- [WHAT YOU HAVE TO DO]:
Reproduce the passage about the trip to Mexico City word for word.

- [TEXT PASSAGE]:
On Fat Tuesday, we loaded up on a plane and headed to Mexico City. That night our team had dinner with Joe and Craig, I immediately knew I was with men who would challenge my thinking and my faith. That week ended up being an incredible week of talking about challenges, dreaming about what could be and just laughing a whole lot.

After I returned from Mexico, I realized that there are two things I really admire about both of those guys. The first thing is their faith that moves them to action. There are over 700 college campuses in Mexico City and well over a million college students, but I am convinced that Joe and Craig really believe that God can reach that city. It’s evident in the way they live, in the way they show up on campus, in the way they coach the stint team and in the way they look for creative solutions to the challenges of the city. They kept saying, “I really believe in divine appointments" or "I really believe that God is going to show up today”. It was exciting to be around such men of faith and it challenged me to take a deep look at my own life. What do I believe God for? Am I simply satisfied with the amazing things he’s done in New Orleans (and they have been amazing) or do I constantly believe him for more? Do I go on campus expecting God to show up and create divine appointments or do I just go about my day, doing the things I need to do? Am I just sitting around solving organizational problems, or am I engaged in the mission of reaching every student? Even though I love new things and new challenges, I think I get stuck in this attitude that says, “well, it’s March, we don’t try to start ministry in March, we just sustain what we have.” I have a feeling that Craig and Joe will be walking on campus believing God to do something until the day they leave Mexico City.

[Collection entries]
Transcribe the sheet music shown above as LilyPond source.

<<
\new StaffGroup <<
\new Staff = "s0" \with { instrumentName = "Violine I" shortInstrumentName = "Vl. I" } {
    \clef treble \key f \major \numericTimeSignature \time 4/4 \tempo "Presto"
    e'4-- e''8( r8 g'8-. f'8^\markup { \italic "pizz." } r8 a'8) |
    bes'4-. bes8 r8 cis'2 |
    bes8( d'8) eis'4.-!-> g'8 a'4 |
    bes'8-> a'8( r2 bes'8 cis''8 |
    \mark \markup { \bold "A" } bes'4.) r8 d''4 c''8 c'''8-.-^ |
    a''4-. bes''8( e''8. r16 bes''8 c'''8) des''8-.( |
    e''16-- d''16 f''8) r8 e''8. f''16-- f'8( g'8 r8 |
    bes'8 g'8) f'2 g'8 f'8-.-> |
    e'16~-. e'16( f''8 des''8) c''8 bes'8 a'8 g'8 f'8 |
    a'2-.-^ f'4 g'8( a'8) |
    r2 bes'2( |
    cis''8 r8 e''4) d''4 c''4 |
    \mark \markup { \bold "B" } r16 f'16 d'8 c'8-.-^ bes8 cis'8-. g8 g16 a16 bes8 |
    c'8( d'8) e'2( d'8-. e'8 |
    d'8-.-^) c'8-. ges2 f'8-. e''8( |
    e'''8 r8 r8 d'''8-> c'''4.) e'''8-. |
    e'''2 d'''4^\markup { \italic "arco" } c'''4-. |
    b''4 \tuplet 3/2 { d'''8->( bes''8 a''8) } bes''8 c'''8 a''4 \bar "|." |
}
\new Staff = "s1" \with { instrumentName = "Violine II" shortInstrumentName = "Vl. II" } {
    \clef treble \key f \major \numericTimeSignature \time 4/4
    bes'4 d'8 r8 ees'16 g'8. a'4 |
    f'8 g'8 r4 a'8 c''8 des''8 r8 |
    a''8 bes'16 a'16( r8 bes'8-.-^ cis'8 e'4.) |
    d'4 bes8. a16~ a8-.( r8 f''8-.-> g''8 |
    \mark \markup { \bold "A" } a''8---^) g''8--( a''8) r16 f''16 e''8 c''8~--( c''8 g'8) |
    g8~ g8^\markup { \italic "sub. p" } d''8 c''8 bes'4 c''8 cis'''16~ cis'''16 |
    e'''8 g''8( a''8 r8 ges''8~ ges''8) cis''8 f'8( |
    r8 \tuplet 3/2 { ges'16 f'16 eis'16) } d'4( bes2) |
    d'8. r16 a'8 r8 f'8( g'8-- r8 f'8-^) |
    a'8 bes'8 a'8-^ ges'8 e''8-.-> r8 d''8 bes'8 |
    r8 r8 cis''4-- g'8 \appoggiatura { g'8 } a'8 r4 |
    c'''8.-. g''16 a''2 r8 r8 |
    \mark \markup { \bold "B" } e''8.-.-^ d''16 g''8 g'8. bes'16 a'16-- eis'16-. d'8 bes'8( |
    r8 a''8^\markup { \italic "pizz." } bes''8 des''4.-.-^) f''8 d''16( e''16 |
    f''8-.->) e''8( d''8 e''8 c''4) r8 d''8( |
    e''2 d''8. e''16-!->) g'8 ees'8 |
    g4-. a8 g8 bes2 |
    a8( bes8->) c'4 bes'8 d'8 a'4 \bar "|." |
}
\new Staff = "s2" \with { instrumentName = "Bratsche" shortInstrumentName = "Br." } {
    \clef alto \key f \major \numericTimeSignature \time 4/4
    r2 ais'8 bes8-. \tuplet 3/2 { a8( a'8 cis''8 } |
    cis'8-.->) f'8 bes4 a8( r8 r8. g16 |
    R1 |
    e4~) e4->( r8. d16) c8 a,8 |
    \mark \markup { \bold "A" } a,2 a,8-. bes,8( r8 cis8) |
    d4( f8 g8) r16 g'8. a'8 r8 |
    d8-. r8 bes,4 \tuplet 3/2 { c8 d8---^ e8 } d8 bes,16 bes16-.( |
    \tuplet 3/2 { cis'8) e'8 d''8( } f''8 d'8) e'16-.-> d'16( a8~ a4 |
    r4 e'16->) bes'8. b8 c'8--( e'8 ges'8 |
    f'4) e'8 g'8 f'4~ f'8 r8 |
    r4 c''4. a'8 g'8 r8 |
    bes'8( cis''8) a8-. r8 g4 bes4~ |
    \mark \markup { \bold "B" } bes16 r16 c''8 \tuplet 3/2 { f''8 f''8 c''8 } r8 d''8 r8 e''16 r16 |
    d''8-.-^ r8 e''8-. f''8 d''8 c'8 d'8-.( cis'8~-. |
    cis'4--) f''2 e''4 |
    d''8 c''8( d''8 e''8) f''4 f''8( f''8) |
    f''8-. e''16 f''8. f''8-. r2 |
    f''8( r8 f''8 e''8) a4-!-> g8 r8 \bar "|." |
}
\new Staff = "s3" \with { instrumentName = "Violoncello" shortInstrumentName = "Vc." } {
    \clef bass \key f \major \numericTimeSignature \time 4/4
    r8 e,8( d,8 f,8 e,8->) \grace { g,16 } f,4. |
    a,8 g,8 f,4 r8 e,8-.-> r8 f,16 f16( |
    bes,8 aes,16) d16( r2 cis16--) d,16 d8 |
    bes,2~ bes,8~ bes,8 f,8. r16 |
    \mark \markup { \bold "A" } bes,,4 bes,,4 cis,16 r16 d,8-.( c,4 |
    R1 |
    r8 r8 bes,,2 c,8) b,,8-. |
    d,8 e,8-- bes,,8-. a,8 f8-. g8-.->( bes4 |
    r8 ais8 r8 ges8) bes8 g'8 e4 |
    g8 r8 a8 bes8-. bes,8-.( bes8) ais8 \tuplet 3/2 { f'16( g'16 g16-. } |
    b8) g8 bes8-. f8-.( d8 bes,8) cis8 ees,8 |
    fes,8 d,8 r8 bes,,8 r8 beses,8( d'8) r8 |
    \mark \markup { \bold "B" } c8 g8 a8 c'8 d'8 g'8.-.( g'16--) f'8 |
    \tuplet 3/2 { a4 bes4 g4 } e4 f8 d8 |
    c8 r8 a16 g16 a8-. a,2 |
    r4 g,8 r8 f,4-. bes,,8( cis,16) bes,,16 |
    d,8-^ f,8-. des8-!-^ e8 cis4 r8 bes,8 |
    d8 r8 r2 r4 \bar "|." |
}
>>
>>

- [RESPONSE]:
On Fat Tuesday, we loaded up on a plane and headed to Mexico City. That night our team had dinner with Joe and Craig, I immediately knew I was with men who would challenge my thinking and my faith. That week ended up being an incredible week of talking about challenges, dreaming about what could be and just laughing a whole lot.

After I returned from Mexico, I realized that there are two things I really admire about both of those guys. The first thing is their faith that moves them to action. There are over 700 college campuses in Mexico City and well over a million college students, but I am convinced that Joe and Craig really believe that God can reach that city. It’s evident in the way they live, in the way they show up on campus, in the way they coach the stint team and in the way they look for creative solutions to the challenges of the city. They kept saying, “I really believe in divine appointments" or "I really believe that God is going to show up today”. It was exciting to be around such men of faith and it challenged me to take a deep look at my own life. What do I believe God for? Am I simply satisfied with the amazing things he’s done in New Orleans (and they have been amazing) or do I constantly believe him for more? Do I go on campus expecting God to show up and create divine appointments or do I just go about my day, doing the things I need to do? Am I just sitting around solving organizational problems, or am I engaged in the mission of reaching every student? Even though I love new things and new challenges, I think I get stuck in this attitude that says, “well, it’s March, we don’t try to start ministry in March, we just sustain what we have.” I have a feeling that Craig and Joe will be walking on campus believing God to do something until the day they leave Mexico City.